# Festa dos Tabuleiros



## omostra06 (Sep 11, 2007)

Festa dos Tabuleiros will soon start in Tomar, this event is only held every four years.
Are you going?
Dont forget to get to Tomar early as it fills up quick on the day of the main event. last festa in 2007 there were a reported 600,000 thousand visitors to the town.

The whole event takes place from the 2nd to the 11th of july.


----------



## moggy666 (Jul 7, 2010)

omostra06 said:


> Festa dos Tabuleiros will soon start in Tomar, this event is only held every four years.
> Are you going?
> Dont forget to get to Tomar early as it fills up quick on the day of the main event. last festa in 2007 there were a reported 600,000 thousand visitors to the town.
> 
> The whole event takes place from the 2nd to the 11th of july.


Hi Derek,

Cant wait, really looking forward to it. We arrive on Friday for 2 1/2 weeks :clap2:
Is the bus stop available for parking or is it full of stuff.

lane:


----------



## omostra06 (Sep 11, 2007)

On the day of the main event, the police close all the roads into town about 4 hours before the procession, either try to get in before and park where ever you can or you will have to park outside town and walk in, they do close a lot of big roads and use them as carparks for that day.

also worth trying to see during the event is the "opening of the streets" party, this has nothing to do with traffic jams, its when all the decorated streets in the old town get opened and unvailed for everyone to see the decorations, lots of little bars spring up everywhere, live music, and lots of partying till very late, or very early, depending on how you look at it. it normally starts around 10pm, again thousands show up and wait till they open the "old town" and then they swarm in, get there early too.


----------



## moggy666 (Jul 7, 2010)

omostra06 said:


> On the day of the main event, the police close all the roads into town about 4 hours before the procession, either try to get in before and park where ever you can or you will have to park outside town and walk in, they do close a lot of big roads and use them as carparks for that day.
> 
> also worth trying to see during the event is the "opening of the streets" party, this has nothing to do with traffic jams, its when all the decorated streets in the old town get opened and unvailed for everyone to see the decorations, lots of little bars spring up everywhere, live music, and lots of partying till very late, or very early, depending on how you look at it. it normally starts around 10pm, again thousands show up and wait till they open the "old town" and then they swarm in, get there early too.


Do you know if there is any provision for disabled parking?
lane:


----------



## lizzie458 (Jun 28, 2011)

Hi Derek
Is there a timetable for what is happening anywhere?
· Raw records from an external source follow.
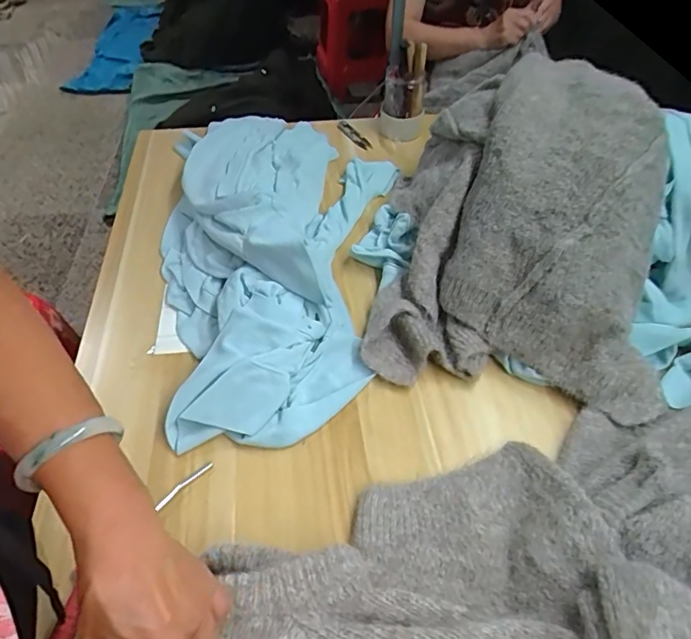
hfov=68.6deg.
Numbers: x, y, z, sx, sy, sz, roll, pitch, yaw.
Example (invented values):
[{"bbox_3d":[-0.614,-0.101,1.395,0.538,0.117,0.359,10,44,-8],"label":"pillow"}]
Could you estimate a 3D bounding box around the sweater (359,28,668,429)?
[{"bbox_3d":[0.227,-0.151,0.672,0.323,0.235,0.497,8,49,8],"label":"sweater"}]

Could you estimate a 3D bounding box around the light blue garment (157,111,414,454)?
[{"bbox_3d":[-0.092,-0.145,0.768,0.366,0.112,0.692,-5,48,-4],"label":"light blue garment"}]

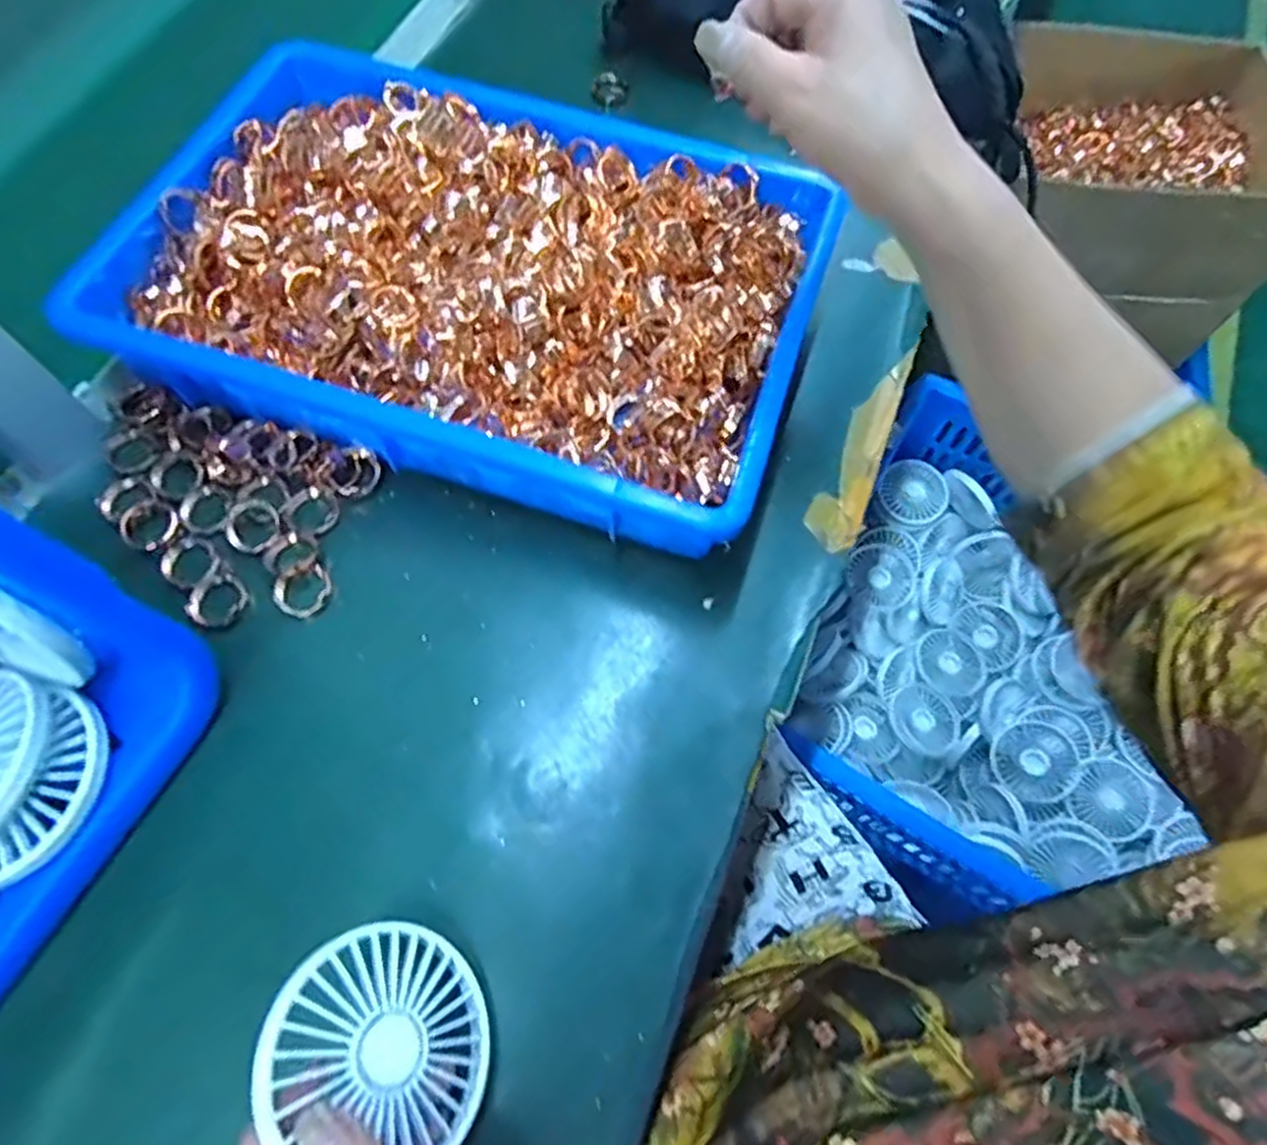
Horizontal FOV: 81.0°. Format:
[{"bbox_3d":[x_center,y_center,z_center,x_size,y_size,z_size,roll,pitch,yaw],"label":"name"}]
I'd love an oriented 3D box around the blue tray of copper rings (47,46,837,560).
[{"bbox_3d":[-0.088,-0.166,0.425,0.364,0.070,0.240,18,69,9],"label":"blue tray of copper rings"}]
We are coming over on 8th July and have some friends with us from Sunday till Wednesday. Thought it would be great to take them to Tomar to see some of this festa. We were there in 1991 for the weekend and we had a great time. Still look at the photos with fond memories.

Regards
Liz


----------



## omostra06 (Sep 11, 2007)

moggy666 said:


> Do you know if there is any provision for disabled parking?
> lane:


Sorry not sure,


----------



## omostra06 (Sep 11, 2007)

lizzie458 said:


> Hi Derek
> Is there a timetable for what is happening anywhere? We are coming over on 8th July and have some friends with us from Sunday till Wednesday. Thought it would be great to take them to Tomar to see some of this festa. We were there in 1991 for the weekend and we had a great time. Still look at the photos with fond memories.
> 
> Regards
> Liz


Hi Liz
There is an official programme already out for the weeks events, I do have a copy here, its available in most cafes, tourist spots etc. it has a full timetable of whats on and where, as well as a map showing locations of events and processions, bands playing etc,
Festa dos Tabuleiros has downloadable programmes,


----------



## lizzie458 (Jun 28, 2011)

Many thanks for the info.


----------